# Speaker Jack busted, can I re-wire somehow?



## winterchronic (Mar 24, 2007)

Hi there,

Wondering if there is a solution I can use here,
I have a pair of Logitech LS11 PC speakers, ( cheap and cheerful - I know )

the very top nib of the speaker jack has come off
and now it falls out of the speaker jack socket, and the PC doesnt recognise its input.

illustration of the bit thats been lopped off :-










now is there some kind of hack/rewiring job I can do ? I am a total electronics idiot, I have spare headphone jacks e.t.c
must be possible right? I know it would only cost £10 for a new pair of speakers, but I'm curious, and cheap as hell.

thanks in advance.


----------



## Bryce98 (Dec 7, 2009)

You could strip the ends of the broken lead. Then get an iPod lead, strip one end off it, and twist the wires together. But you would need to know which little wire does which.


----------



## K7M (Feb 27, 2000)

You can purchase just a jack and solder it to the wires, or purchase an extension pigtail and cut it to splice together with what you have. An extension cable would probably less expensive than buying an ipod lead as bryce98 suggested. Usually the wires are: bare = ground (usually the outer sleeve), white=left (usually the center ring, red=right (usually the tip).


----------



## JohnWill (Oct 19, 2002)

You can also just strip the wires still connected to the jack and use a meter to determine which colors go where.


----------



## winterchronic (Mar 24, 2007)

Thanks for your replies.

I realise I could possibly attempt to strip the wires and attach a new jack out of curiosity and a sense of adventure.
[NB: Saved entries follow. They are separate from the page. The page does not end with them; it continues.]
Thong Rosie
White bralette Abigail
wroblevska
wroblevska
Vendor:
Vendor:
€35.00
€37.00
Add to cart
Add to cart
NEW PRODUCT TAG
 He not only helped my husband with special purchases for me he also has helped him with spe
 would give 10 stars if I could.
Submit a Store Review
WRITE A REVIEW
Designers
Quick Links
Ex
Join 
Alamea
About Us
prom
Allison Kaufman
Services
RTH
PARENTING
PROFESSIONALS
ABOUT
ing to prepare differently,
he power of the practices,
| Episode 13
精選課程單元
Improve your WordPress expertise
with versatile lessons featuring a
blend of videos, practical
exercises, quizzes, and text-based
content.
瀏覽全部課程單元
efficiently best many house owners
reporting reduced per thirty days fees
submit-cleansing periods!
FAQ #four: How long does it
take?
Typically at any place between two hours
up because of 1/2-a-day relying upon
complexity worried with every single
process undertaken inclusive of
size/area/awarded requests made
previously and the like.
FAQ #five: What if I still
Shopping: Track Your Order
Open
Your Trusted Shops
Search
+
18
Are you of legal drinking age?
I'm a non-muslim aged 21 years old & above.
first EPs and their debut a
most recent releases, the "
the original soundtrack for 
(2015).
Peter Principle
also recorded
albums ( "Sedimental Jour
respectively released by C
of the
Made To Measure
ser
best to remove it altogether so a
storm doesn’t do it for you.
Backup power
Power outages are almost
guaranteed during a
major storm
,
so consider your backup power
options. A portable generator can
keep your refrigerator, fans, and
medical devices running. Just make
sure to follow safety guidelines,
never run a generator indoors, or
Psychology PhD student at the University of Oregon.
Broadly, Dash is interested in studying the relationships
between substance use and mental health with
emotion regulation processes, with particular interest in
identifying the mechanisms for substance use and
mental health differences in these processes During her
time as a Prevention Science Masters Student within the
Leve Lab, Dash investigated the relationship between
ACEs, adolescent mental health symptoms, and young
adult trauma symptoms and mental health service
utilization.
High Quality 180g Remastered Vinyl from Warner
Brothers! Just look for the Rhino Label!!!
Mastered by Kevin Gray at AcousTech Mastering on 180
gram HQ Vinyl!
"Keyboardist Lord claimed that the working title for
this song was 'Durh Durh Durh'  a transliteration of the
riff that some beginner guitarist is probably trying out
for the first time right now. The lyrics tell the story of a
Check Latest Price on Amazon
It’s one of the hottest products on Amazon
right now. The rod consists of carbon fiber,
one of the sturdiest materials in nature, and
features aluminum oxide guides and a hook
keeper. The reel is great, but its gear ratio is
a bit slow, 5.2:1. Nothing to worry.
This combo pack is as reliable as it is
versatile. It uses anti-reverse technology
but I'm wondering if theres a simpler solution.

the bit that got chopped off, what purpose does it serve? just to seat the jack in the socket? to conduct electricity?
could I possibly just use some kind of substitute ? superglue on a little metal tip of some description?

hmmm


----------



## Guyzer (Jul 3, 2004)

One is the right channel +, one is the left channel + and the one closest to the base is the negative.


----------



## JohnWill (Oct 19, 2002)

That contact is NOT optional if you want stereo from the audio.


----------